[Data provided — start]
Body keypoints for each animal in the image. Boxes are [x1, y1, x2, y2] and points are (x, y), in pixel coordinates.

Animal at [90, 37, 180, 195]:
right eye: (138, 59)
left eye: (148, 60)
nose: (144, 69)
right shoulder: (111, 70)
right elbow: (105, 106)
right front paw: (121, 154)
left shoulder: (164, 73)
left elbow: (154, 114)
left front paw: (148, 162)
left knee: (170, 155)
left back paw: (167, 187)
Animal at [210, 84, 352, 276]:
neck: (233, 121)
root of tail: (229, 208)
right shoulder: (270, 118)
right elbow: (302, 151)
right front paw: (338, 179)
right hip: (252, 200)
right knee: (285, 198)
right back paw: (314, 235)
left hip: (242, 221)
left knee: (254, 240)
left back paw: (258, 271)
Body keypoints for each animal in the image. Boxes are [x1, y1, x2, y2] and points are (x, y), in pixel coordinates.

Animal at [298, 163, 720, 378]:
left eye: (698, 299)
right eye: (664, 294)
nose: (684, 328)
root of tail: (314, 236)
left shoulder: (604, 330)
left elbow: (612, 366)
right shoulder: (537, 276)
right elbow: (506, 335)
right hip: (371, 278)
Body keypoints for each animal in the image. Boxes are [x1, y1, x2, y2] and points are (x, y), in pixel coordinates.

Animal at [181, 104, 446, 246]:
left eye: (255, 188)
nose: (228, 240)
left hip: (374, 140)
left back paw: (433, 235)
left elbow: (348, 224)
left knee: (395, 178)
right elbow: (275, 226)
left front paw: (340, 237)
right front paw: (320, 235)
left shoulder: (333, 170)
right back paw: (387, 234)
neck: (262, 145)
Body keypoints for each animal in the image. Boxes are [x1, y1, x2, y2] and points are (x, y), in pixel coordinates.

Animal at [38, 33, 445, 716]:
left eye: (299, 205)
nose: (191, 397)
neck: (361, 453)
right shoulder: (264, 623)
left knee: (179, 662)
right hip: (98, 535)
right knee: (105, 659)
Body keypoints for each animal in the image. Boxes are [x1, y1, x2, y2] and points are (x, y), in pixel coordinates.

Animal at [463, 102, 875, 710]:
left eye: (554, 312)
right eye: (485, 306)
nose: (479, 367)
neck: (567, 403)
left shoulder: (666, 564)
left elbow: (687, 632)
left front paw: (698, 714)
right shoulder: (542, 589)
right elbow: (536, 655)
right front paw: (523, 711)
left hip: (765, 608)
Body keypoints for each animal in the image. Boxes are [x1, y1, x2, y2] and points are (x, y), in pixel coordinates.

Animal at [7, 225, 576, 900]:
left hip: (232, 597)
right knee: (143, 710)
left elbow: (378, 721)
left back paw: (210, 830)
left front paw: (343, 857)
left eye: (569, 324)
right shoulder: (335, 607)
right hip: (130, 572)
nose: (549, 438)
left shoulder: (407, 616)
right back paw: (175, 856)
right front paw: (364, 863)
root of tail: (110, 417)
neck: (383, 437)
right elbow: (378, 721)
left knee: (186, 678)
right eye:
[Data provided — finish]
Bring together all lines of the entries above in which the string "front" occurs.

§ Answer to this exercise:
right front paw: (121, 154)
left front paw: (148, 162)
right front paw: (338, 179)
left front paw: (340, 237)
right front paw: (320, 235)
left front paw: (698, 714)
right front paw: (523, 711)
left front paw: (343, 857)
right front paw: (364, 863)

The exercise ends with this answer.